A common thing I hear from people is that they want to lose fat from one particular area, usually stomach, thighs, butt or arms. Often they’re trying to achieve this by focusing exercise on that area; so if it’s belly fat then lots of ab exercises, arms – loads of bicep and tricep work etc. You also see people advertising fat loss diets that will supposedly target the belly etc.

There’s just one problem: it’s impossible to target fat loss! Spot reduction (i.e. losing fat from specific areas) is a myth. You can’t magically lose fat from a specific body part just by doing exercises on that area. Our bodies can only lose fat from the entire body as a whole and where it comes off first is down to genetics and can’t be changed. Some people lose fat first from their thighs, others from their belly etc. No workout or exercise, or magic slimming drink can change this.

What does happen is that the muscles underneath get worked and get stronger, so when you do lose fat from that area you will look muscular/toned/ shapely etc. So ab exercises will target your abdominal muscles, but not the fat that sits above them. Recent studies confirm this and found that doing ab exercises had no effect on abdominal fat. Another study on professional tennis players looked at the impact on fat of the extra use of one arm and found no difference between the playing and non-playing arm.

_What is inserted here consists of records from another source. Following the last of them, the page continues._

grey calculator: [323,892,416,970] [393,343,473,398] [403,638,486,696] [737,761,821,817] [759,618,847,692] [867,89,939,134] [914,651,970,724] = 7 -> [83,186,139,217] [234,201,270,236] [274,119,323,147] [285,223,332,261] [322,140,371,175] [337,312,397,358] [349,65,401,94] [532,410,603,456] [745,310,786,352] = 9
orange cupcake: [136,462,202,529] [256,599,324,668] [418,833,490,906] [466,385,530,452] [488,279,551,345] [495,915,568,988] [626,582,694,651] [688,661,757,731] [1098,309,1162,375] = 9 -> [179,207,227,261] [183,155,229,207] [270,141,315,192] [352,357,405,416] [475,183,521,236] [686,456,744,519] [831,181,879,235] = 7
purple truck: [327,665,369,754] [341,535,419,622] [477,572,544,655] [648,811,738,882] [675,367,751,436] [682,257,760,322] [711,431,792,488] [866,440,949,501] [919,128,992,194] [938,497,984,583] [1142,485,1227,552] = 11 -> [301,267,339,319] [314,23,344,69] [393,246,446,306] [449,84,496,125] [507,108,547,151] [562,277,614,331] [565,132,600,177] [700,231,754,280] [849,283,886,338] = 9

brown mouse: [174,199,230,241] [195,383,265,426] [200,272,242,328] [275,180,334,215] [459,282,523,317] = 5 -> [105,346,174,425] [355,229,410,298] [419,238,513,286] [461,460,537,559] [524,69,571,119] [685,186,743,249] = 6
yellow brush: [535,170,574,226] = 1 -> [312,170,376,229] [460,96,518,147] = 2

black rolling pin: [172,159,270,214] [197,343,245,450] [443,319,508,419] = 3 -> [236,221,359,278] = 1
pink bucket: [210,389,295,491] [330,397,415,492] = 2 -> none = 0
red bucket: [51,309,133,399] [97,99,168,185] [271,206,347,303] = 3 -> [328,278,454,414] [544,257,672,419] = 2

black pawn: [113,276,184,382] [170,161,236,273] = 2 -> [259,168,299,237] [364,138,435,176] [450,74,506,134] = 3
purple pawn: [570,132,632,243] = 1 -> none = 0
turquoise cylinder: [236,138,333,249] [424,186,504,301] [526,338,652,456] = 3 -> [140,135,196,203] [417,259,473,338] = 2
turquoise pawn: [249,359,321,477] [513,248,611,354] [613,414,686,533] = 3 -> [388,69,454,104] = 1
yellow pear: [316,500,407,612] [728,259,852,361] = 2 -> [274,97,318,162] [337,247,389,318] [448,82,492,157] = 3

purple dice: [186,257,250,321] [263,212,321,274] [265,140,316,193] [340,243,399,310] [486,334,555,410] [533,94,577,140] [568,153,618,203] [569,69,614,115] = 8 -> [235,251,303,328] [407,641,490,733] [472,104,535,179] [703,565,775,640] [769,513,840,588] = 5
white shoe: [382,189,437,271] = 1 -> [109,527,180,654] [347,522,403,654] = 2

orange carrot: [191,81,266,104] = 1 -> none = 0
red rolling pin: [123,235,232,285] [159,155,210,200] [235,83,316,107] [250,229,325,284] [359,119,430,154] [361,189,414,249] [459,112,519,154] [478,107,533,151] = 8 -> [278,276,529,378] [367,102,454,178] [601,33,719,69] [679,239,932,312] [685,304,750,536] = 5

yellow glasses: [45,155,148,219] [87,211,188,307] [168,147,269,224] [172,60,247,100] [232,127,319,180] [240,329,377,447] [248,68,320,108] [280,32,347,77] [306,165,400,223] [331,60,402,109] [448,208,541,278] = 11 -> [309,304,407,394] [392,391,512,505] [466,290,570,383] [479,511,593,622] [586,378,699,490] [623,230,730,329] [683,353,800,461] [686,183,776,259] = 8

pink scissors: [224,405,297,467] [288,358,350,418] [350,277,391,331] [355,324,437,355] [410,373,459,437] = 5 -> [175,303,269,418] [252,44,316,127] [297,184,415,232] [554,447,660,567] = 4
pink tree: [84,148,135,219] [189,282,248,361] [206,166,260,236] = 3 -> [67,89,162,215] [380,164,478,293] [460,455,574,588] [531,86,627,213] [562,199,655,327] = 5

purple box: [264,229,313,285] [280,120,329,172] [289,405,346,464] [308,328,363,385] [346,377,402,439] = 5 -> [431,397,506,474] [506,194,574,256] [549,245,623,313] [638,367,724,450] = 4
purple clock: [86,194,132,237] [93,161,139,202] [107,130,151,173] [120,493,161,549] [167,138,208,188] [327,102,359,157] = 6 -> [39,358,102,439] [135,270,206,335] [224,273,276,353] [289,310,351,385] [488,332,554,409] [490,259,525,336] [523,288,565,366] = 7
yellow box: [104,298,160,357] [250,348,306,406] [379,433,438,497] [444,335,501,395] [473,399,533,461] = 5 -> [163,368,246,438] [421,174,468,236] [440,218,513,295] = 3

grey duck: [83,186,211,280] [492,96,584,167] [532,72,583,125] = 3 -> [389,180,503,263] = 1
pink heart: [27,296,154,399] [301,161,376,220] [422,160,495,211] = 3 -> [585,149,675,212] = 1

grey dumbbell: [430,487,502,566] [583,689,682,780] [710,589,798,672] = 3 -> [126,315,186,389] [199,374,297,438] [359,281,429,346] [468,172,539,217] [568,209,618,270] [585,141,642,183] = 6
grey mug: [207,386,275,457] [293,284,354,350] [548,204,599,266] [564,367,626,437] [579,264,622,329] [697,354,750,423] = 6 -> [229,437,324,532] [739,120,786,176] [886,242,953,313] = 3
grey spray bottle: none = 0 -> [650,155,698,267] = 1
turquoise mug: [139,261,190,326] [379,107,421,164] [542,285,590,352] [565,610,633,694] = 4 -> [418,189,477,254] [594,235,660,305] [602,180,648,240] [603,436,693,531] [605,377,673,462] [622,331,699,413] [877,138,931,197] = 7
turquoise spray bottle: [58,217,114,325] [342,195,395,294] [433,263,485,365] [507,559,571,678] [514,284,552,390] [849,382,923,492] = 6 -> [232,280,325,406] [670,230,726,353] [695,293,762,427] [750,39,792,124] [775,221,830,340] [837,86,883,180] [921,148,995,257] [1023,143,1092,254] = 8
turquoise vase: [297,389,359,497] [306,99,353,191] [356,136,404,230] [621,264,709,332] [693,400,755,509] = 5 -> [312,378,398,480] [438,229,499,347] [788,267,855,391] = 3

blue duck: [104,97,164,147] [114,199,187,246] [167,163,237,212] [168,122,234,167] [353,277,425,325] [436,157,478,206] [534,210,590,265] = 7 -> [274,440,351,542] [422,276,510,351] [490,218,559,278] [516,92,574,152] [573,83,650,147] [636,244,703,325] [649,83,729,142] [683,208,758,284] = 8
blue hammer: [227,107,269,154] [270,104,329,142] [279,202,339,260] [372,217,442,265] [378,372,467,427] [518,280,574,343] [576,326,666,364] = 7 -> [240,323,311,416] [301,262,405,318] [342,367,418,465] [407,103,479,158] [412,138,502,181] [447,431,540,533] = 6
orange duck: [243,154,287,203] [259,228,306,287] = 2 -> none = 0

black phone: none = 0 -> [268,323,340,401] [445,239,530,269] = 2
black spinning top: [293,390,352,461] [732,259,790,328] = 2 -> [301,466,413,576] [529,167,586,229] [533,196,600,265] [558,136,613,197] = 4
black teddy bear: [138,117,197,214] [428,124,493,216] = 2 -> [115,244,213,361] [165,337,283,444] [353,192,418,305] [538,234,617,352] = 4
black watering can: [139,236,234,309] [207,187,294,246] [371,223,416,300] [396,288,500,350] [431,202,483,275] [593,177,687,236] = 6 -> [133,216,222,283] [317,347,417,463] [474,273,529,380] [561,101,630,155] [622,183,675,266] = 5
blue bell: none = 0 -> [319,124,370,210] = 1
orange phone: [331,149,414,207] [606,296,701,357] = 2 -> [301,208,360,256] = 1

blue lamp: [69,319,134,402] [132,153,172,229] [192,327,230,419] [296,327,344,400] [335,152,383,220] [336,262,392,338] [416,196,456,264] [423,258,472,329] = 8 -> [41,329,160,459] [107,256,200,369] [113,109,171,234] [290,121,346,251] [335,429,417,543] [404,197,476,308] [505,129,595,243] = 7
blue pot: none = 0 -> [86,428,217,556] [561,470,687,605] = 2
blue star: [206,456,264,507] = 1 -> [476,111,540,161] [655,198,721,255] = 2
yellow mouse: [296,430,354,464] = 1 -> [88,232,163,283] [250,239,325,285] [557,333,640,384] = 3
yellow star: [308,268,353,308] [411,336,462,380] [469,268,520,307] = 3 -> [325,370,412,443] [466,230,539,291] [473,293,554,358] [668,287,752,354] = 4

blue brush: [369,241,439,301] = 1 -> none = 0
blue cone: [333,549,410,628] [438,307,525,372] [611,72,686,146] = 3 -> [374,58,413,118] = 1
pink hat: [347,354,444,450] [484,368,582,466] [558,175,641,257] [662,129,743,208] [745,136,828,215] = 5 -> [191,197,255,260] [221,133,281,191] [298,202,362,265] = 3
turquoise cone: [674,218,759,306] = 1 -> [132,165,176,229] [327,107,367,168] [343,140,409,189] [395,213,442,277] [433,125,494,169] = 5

So if you can’t spot reduce fat what do you do? You lose fat from your whole body! At some point the fat will also come off from the body part you wanted to lose fat from in the first place. Sadly you can’t influence when that happens. How do you lose body fat? By eating fewer calories or burning more calories (or a combo of the two) – all you need is a calorie deficit and you will lose fat. So you can stop those hundreds of sit-ups and focus on the food side of the equation instead!